Information supplied
--*--

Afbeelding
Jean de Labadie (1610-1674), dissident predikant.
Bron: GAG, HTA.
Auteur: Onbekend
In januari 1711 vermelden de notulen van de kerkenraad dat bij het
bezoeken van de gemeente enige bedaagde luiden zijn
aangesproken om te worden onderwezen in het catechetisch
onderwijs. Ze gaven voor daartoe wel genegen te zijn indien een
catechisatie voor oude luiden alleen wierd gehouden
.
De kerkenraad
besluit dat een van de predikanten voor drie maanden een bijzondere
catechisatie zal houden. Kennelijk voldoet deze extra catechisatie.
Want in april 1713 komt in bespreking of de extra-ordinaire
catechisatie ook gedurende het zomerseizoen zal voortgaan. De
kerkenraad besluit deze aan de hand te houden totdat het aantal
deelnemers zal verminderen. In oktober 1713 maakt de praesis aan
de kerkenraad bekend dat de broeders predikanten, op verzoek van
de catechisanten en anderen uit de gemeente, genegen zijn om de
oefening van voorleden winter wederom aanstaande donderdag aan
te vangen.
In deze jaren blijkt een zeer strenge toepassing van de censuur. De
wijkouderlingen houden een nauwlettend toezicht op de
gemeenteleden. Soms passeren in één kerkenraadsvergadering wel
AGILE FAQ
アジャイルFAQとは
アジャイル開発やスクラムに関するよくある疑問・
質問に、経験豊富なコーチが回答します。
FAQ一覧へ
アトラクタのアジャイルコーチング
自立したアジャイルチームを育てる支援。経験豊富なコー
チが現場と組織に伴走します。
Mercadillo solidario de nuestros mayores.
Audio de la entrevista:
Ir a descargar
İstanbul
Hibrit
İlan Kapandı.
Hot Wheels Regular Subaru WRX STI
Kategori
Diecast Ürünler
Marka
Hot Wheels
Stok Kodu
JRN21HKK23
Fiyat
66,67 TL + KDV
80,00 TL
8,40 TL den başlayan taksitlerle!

--*--

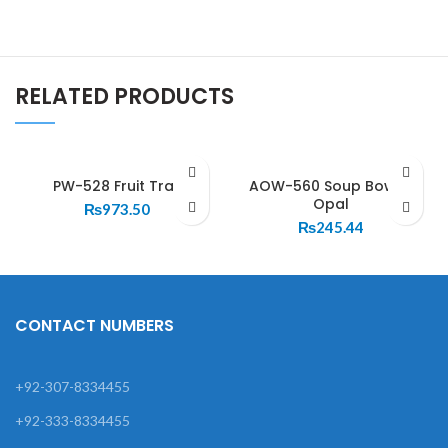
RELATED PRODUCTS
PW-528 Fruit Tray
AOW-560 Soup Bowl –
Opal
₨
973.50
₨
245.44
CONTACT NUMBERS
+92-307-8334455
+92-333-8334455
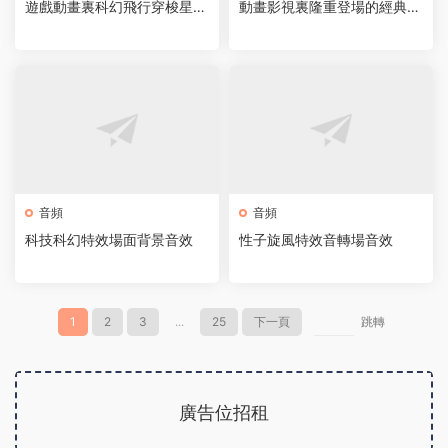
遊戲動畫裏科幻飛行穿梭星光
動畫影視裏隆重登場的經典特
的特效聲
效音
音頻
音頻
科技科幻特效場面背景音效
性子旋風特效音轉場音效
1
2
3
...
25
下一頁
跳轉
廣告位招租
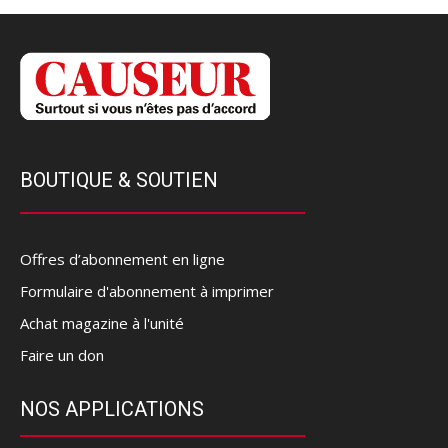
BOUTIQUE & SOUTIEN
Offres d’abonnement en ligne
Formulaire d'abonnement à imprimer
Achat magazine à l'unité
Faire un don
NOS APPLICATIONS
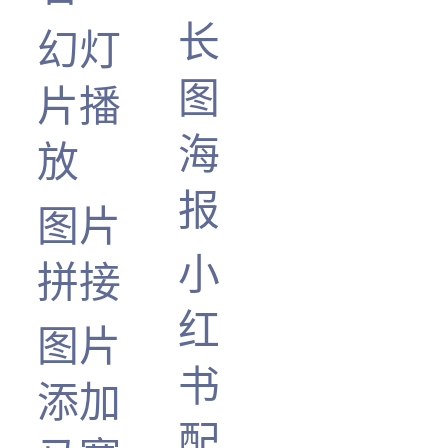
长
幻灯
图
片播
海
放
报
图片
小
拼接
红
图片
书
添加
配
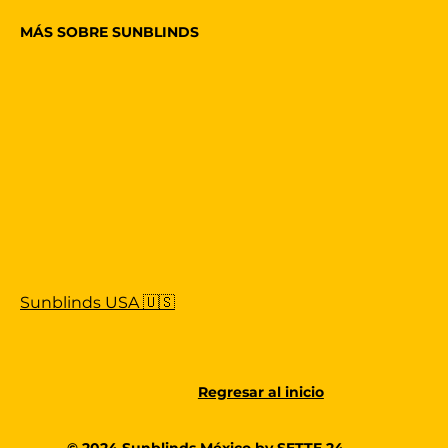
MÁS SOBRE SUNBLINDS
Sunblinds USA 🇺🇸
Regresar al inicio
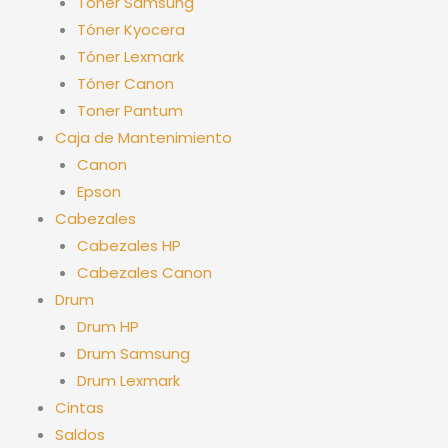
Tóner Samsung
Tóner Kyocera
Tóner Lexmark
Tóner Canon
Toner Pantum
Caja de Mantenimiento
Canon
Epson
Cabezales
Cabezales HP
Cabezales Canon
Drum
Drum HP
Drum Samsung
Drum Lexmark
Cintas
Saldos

--*--

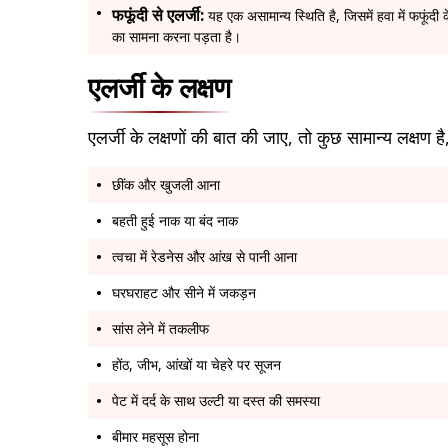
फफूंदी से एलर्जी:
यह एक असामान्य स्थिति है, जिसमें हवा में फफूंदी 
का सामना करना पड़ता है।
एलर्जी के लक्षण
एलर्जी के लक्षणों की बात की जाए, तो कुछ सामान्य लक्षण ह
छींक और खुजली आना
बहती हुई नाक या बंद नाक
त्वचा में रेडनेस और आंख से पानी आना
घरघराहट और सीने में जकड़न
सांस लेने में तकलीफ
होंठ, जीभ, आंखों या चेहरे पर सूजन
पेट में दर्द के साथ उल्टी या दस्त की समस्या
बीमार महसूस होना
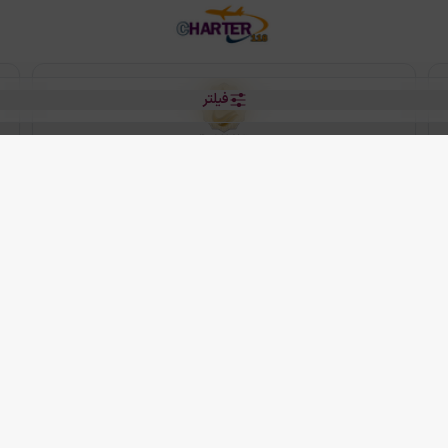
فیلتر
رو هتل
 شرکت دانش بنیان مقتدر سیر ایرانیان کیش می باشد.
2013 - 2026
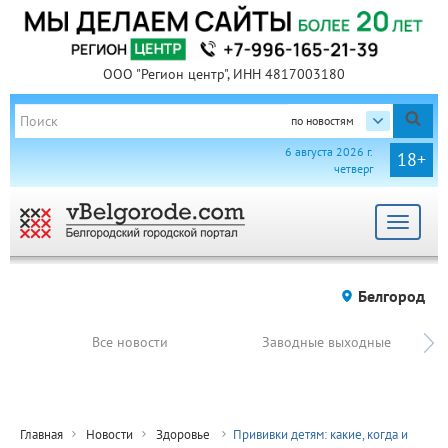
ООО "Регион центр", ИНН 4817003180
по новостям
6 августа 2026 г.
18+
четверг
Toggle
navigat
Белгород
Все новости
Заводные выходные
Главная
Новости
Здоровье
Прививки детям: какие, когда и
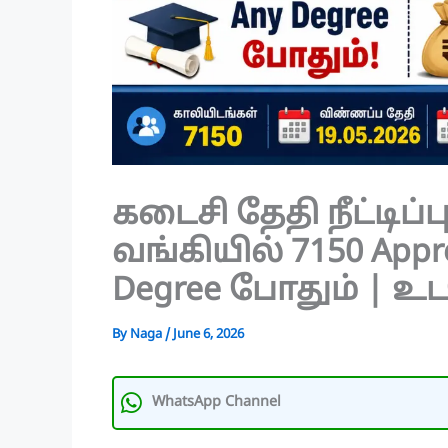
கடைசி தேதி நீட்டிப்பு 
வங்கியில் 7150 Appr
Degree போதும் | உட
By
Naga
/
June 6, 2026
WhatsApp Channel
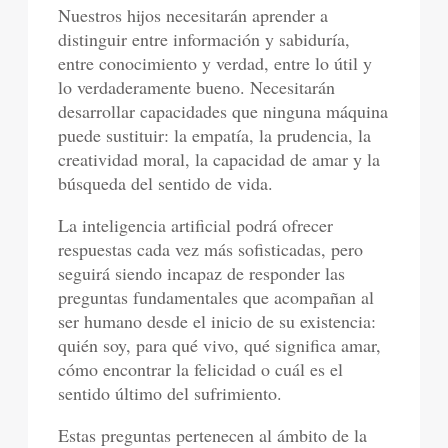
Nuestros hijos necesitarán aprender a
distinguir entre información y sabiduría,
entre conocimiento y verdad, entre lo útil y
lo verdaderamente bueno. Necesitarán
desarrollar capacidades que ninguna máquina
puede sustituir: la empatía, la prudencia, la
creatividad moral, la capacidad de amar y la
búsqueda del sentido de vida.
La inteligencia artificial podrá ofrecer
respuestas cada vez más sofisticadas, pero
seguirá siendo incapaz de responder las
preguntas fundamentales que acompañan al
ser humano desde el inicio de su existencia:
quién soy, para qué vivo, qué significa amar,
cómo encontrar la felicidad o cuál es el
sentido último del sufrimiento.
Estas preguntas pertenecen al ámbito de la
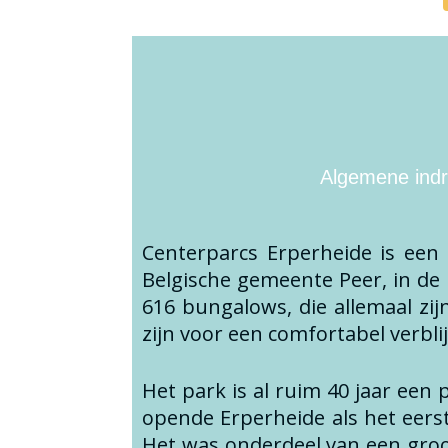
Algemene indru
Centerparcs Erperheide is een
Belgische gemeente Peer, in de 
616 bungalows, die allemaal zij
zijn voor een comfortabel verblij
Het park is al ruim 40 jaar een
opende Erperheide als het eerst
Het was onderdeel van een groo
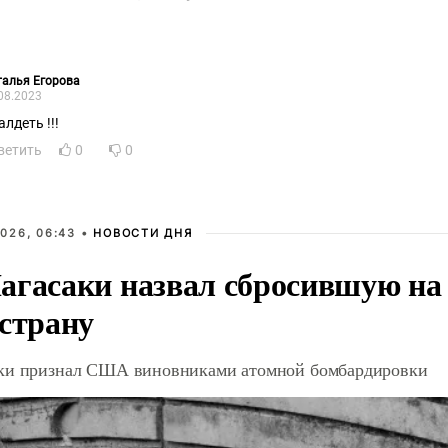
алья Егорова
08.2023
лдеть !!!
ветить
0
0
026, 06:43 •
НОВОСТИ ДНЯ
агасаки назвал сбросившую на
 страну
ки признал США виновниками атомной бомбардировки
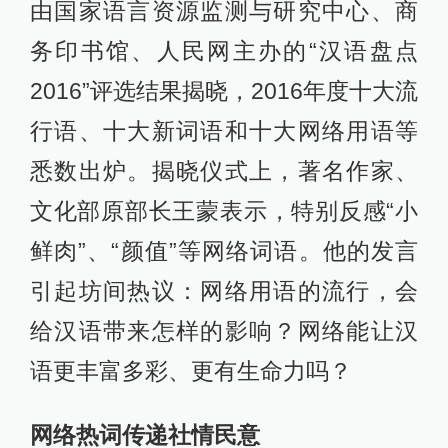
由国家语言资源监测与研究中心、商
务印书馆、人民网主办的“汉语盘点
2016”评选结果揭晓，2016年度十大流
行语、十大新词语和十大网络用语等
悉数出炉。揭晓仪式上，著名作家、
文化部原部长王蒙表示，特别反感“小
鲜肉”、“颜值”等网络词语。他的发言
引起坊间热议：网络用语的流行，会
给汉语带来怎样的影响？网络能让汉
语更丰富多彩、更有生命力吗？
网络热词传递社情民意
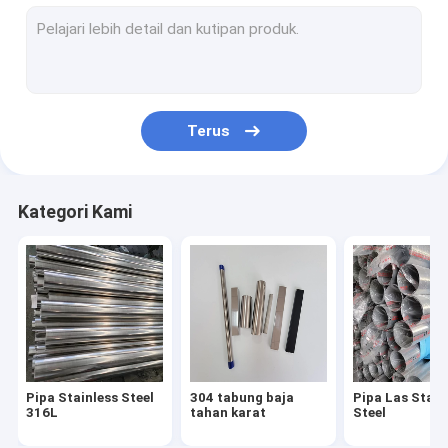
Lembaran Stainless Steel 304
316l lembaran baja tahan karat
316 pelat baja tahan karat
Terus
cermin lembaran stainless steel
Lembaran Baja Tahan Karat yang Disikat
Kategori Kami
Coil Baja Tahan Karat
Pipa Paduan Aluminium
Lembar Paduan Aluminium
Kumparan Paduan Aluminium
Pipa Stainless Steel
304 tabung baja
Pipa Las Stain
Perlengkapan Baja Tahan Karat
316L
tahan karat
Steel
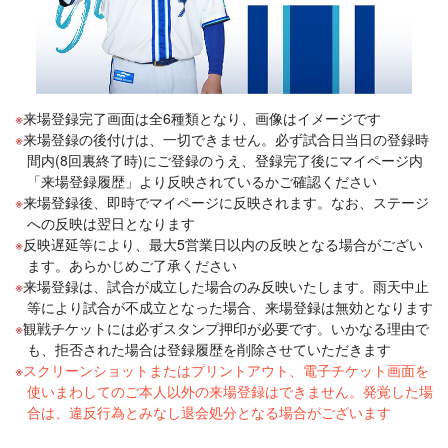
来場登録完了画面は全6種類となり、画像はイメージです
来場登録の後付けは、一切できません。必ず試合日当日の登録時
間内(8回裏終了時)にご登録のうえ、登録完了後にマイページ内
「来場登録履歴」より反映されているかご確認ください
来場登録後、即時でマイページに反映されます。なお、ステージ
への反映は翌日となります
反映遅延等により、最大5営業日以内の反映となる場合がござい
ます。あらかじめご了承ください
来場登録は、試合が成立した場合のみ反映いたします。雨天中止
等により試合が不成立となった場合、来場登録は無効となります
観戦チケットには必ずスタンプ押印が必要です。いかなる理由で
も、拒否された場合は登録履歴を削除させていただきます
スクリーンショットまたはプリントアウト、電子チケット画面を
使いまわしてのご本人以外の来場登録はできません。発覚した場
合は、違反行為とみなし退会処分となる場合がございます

--*--

Problem statement
In the listing above, find the line with "besluit dat een" and the line with "catechisatie ook gedurende", then print exactly those lines and every line between them.

Solution
besluit dat een van de predikanten voor drie maanden een bijzondere
catechisatie zal houden. Kennelijk voldoet deze extra catechisatie.
Want in april 1713 komt in bespreking of de extra-ordinaire
catechisatie ook gedurende het zomerseizoen zal voortgaan. De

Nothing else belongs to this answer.